The former ambassadors suggested that Israel was inspired by South Africa’s Bantustan project, whereby black inhabitants were segregated from South Africa’s minority white population. They recalled a trip to South Africa in the early 80s by then Israeli Defence Minister Ariel Sharon who is said to have expressed great interest in South Africa’s Bantustan project. “Even a cursory look at the map of the West Bank leaves little doubt regarding where Sharon received his inspiration,” Baruch and Liel said.
“The bantustans of South Africa under the apartheid regime and the map of the occupied Palestinian territories today are predicated on the same idea of concentrating the ‘undesirable’ population in as small an area as possible, in a series of non-contiguous enclaves,” Baruch and Liel stressed. “By gradually driving these populations from their land and concentrating them into dense and fractured pockets, both South Africa then and Israel today worked to thwart political autonomy and true democracy”.
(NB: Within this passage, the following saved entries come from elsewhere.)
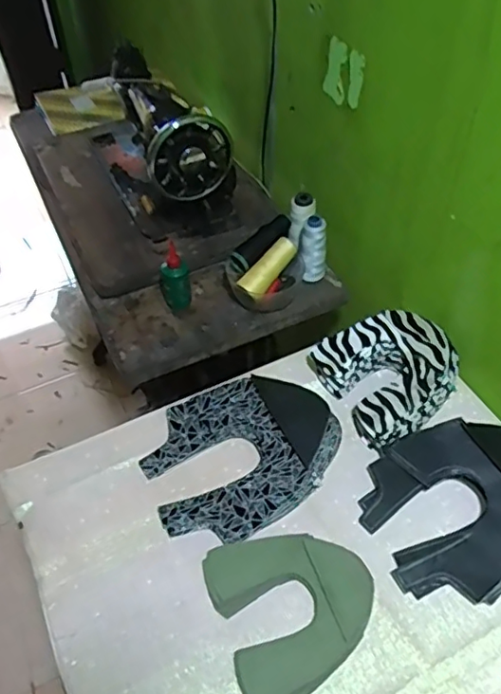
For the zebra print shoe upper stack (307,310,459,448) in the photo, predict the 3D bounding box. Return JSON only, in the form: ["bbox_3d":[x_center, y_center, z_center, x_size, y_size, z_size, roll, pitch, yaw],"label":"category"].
[{"bbox_3d":[0.189,0.030,0.791,0.155,0.075,0.164,-27,53,-19],"label":"zebra print shoe upper stack"}]

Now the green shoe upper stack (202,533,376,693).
[{"bbox_3d":[0.050,0.273,0.628,0.167,0.024,0.164,-18,50,-13],"label":"green shoe upper stack"}]

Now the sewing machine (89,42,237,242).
[{"bbox_3d":[-0.176,-0.384,1.073,0.173,0.233,0.395,-20,51,-16],"label":"sewing machine"}]

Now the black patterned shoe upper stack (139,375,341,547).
[{"bbox_3d":[-0.005,0.130,0.728,0.249,0.058,0.191,-16,50,-11],"label":"black patterned shoe upper stack"}]

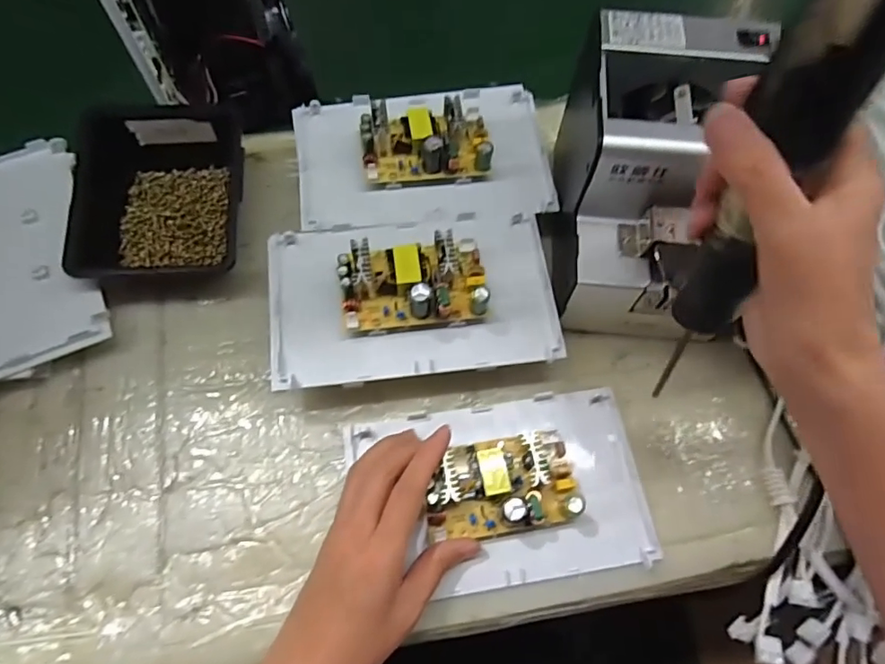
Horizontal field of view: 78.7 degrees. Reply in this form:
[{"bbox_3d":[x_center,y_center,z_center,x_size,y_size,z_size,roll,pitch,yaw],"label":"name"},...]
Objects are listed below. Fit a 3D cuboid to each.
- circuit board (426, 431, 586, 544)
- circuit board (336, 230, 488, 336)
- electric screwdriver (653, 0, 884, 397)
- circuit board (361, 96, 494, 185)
[{"bbox_3d":[0.038,0.098,0.350,0.097,0.029,0.059,-8,67,-5],"label":"circuit board"},{"bbox_3d":[-0.020,-0.035,0.368,0.097,0.035,0.057,-7,65,-4],"label":"circuit board"},{"bbox_3d":[0.159,-0.053,0.287,0.038,0.280,0.044,-6,48,-4],"label":"electric screwdriver"},{"bbox_3d":[-0.013,-0.149,0.418,0.097,0.031,0.056,-8,66,-5],"label":"circuit board"}]

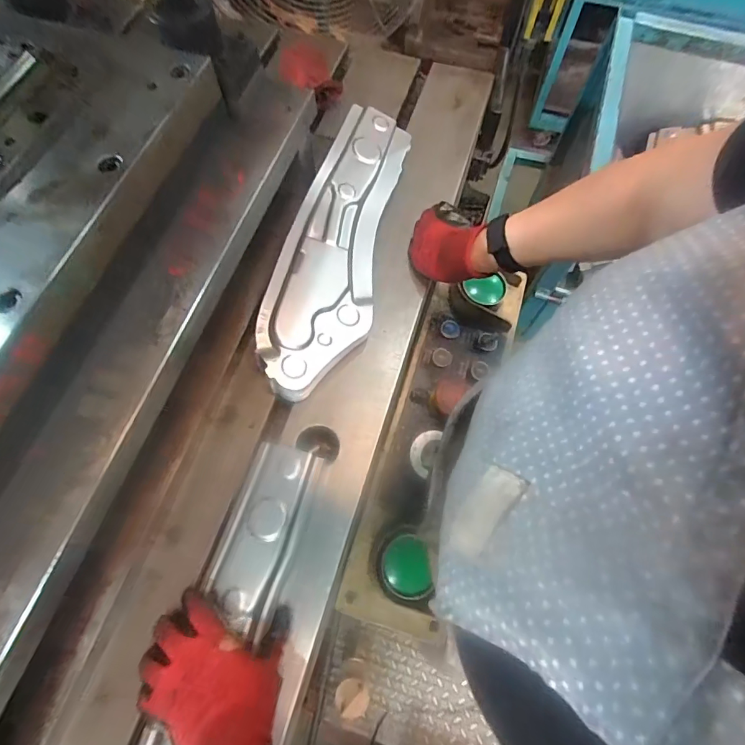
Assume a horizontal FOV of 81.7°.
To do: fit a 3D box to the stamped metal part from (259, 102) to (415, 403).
[{"bbox_3d":[-0.039,-0.175,0.583,0.125,0.073,0.440,14,68,6],"label":"stamped metal part"}]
Baruch and Liel’s op-ed follows two high profile reports which made the stark conclusion that apartheid was a reality in Palestine. In April Human Rights Watch (HRW) joined a host of other prominent groups to declare that Israel is committing the crimes of apartheid and persecution. In January, Israeli human rights group B’Tselem said that Israel “promotes and perpetuates Jewish supremacy between the Mediterranean Sea and the Jordan River.” Both echoed the findings of UN’s 2017 report which concluded that Israel was indeed practising apartheid.